Sebuah alasan yang cukup bagi Darren untuk makin membenci sang pemeran utama yang sampai sekarang belum terlihat batang hidungnya di dalam kelas. 

"Apa yang menarik darinya? Baru beberapa jam di kelas ini, tapi lihatlah kehebohan yang terjadi setelah kedatangannya?" Daren berucap kesal pada Erik yang langsung menganggukkan kepalanya berulangkali. 

"Selama dua tahun AKu di kelas ini, belum pernah melihat para gadis itu mengusik Tara. Entah apa yang sudah ia lakukan sampai semua begitu membencinya? Aku benar-benar bingung!"

"Anis juga tak pernah meminta maaf pada siapa pun, tapi karena si Azlan yang tak jelas itu ia terlihat seperti gadis yang lemah, dan AKu tak suka itu!" Daren menatap Anis dengan perasaan terluka, gadis itu bahkan tak pernah meliriknya sedikitpun, dan sekarang hanya demi seseorang yang baru di kenalnya, gadis yang jadi mimpi di setiap malamnya itu terlihat putus asa. "Erik, AKu ingin tahu kelemahan Azlan secepatnya. Agar ia tak semakin berulah!" ucap Darren dengan rahang yang menegang.

"Tenang saja, setelah Aku dapat info dari Ardi Kau akan jadi orang pertama yang Ku hubungi."

Pembahasan mereka terhenti karena Pak Rizal, sang Dosen yang dinanti telah masuk. Perhatian Tara dan semua mahasiswa pun kini beralih ke depan kelas sepenuhnya. Mereka mengikuti perkuliahan selama dua jam dengan tenang. 

Setelah Pak Rizal keluar dari kelas, Tara langsung beranjak dari kursinya. Begitu pun dengan Darren dan para pria di kelasnya. Semakin cepat ia melangkah saat para gadis di depannya sudah mulai bergerombol seperti beberapa saat lalu. Tara tak mengerti untuk apa mereka masih berkumpul di kelas saat tak ada mata kuliah lagi hari ini. Tapi itu bukan urusannya, ia hanya ingin segera pulang ke kost secepatnya. Hari ini terasa lebih panjang dan berat dari hari lainnya. 

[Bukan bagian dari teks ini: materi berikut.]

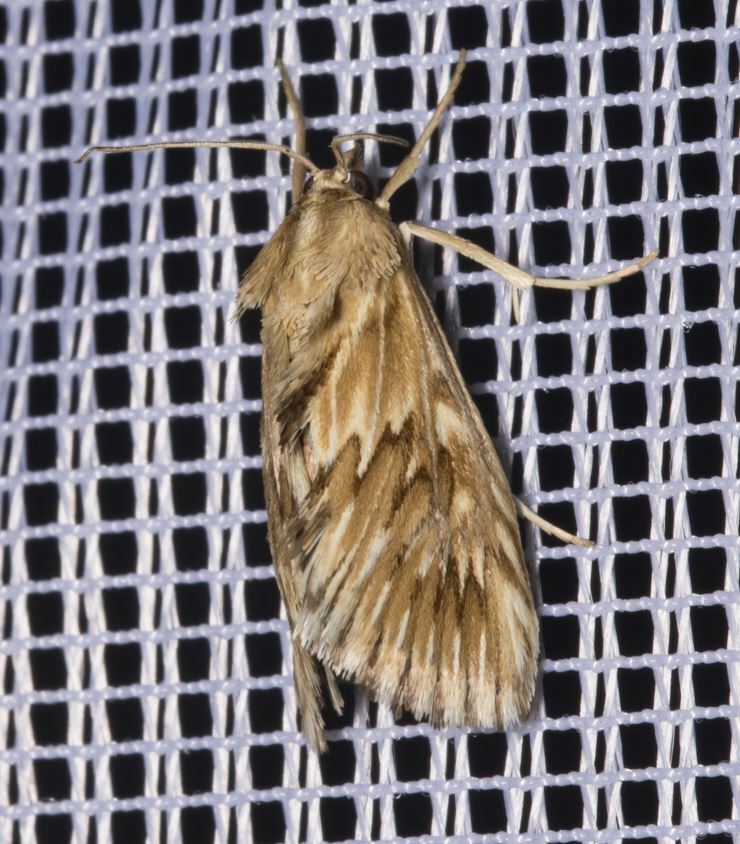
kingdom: Animalia
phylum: Arthropoda
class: Insecta
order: Lepidoptera
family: Crambidae
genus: Cynaeda
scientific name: Cynaeda dentalis
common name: Starry pearl
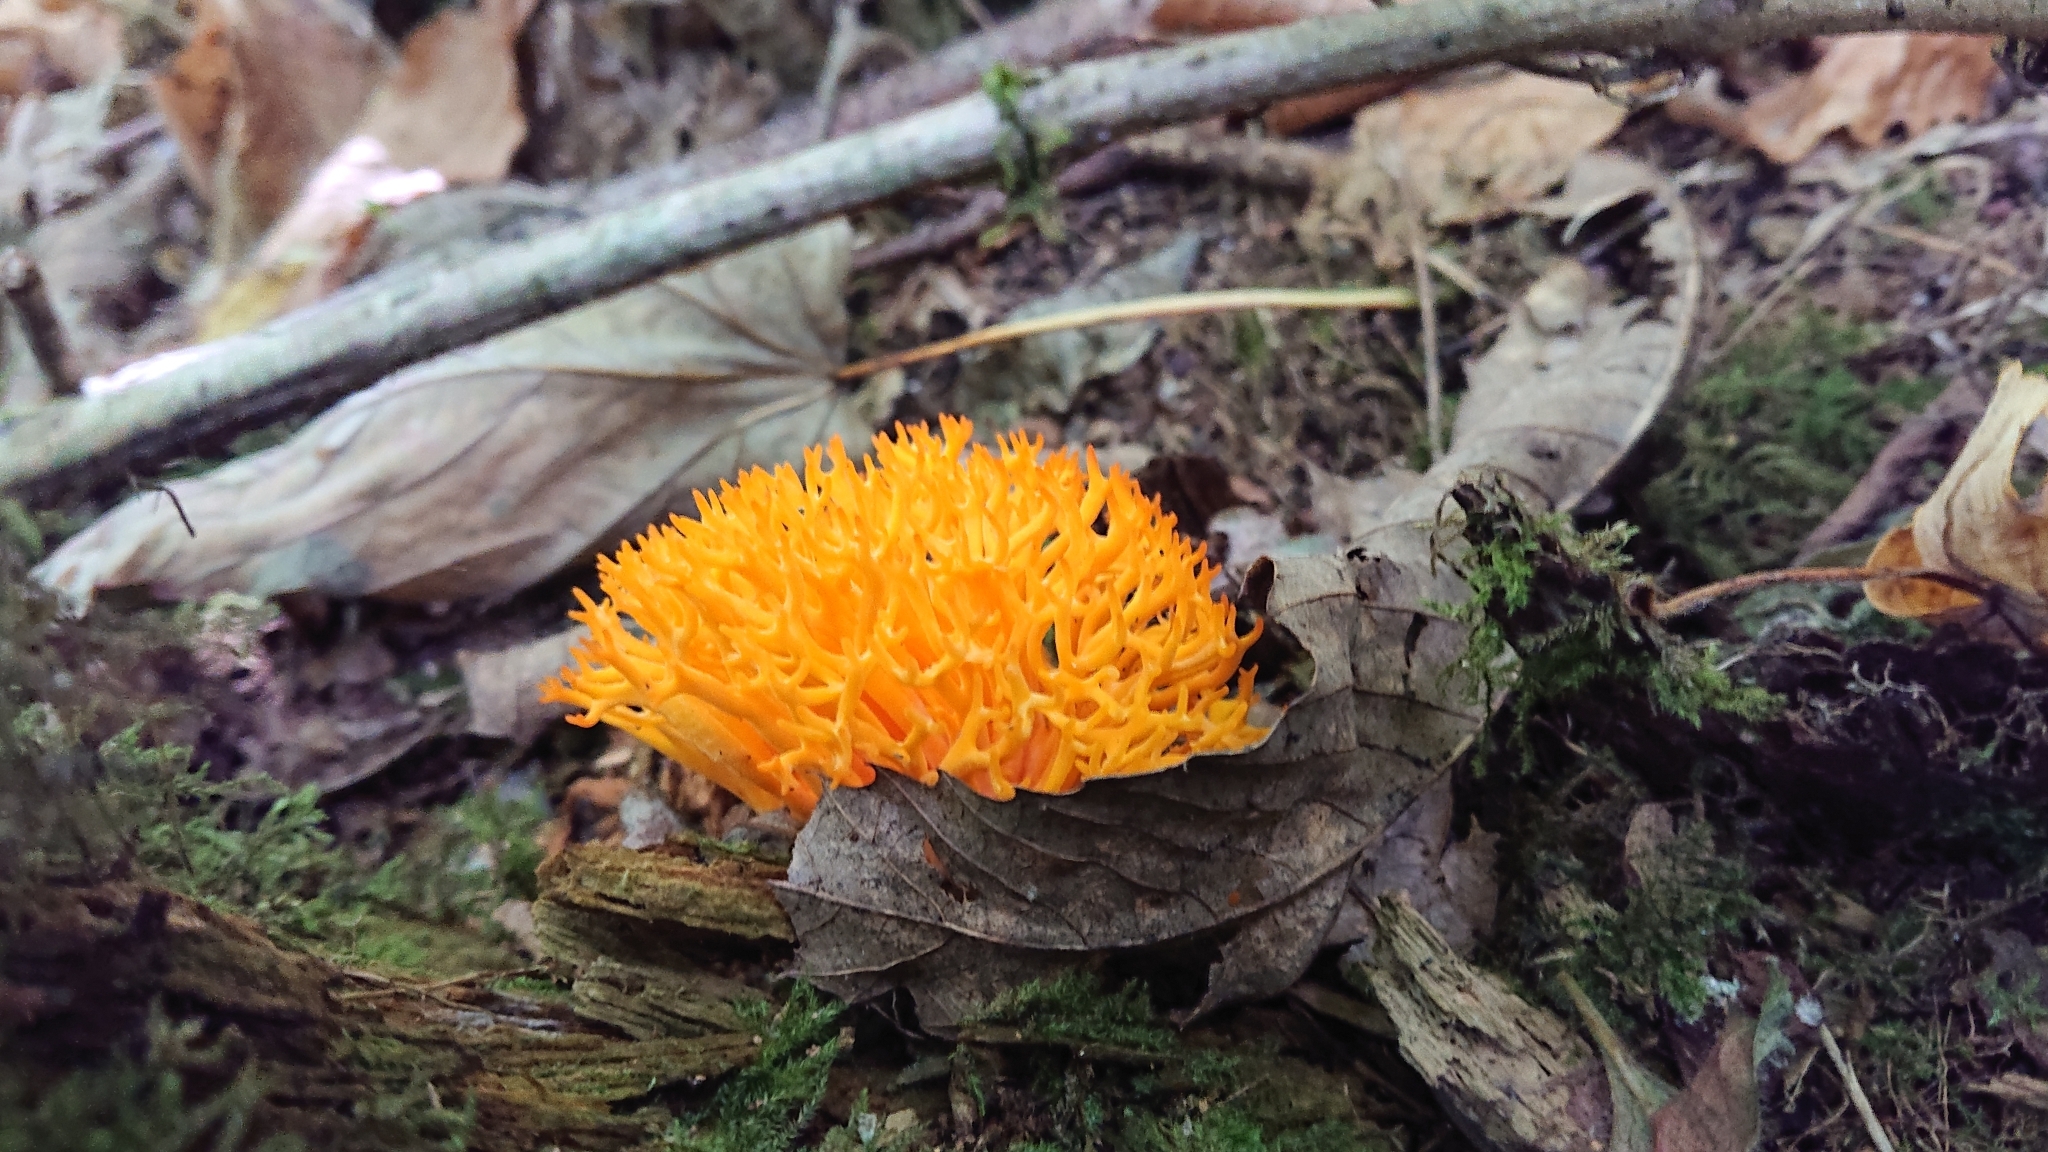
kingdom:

Gadis yang rambutnya selalu terikat itu melangkah semakin cepat, hampir seperti berlari. Ia tak peduli dengan kalimat-kalimat sumbang yang mulai keluar dari teman-teman di depannya. 

"Ada yang mau melarikan diri rupanya!"

"Jika Aku jadi Dia juga pasti sekarang merasa sangat malu karena sudah menggosipkan teman sendiri!"

"Iri tanda tak mampu!" Serta masih banyak celetukan lainnya secara bergantian mereka ucapkan yang diakhiri dengan tawa. 

Tara Nadira tetap melangkah diantara ucapan-ucapan sinis itu. Dalam hitungan waktu yang terlalu cepat ia telah sampai di tempat mereka, Tara hanya menatap ke depan di mana pintu keluar sudah di depan mata. 

Gadis yang tak pernah mengenal polesan makeup seperti mereka yang menertawainya itu terus menatap lurus ke depan, sampai ia tak sadar saat ada salah satu dari para gadis di depan pintu menjulurkan salah satu kakinya agar Tara tersandung dan terjatuh. Tentu itu akan jadi sebuah tontonan yang menarik dan sayang untuk dilewatkan. 

Benar saja, begitu tara menyentuh kaki itu ia kehilangan keseimbangannya dan kakinya tak mampu lagi menopang bobot tubuhnya yang mengakibatkannya condong ke depan dan Tara hanya bisa menutup matanya pasrah jika memang ia harus jatuh saat itu juga. Setidaknya ia akan jatuh di luar kelas, jadi Tara hanya harus bangkit dan pulang ke kost. Itu yang ada di pikirannya, ia langsung membuka kedua tangannya dengan lebar agar bisa mendarat ke lantai tanpa sakit, setidaknya bukan kepalanya yang jatuh lebih dulu.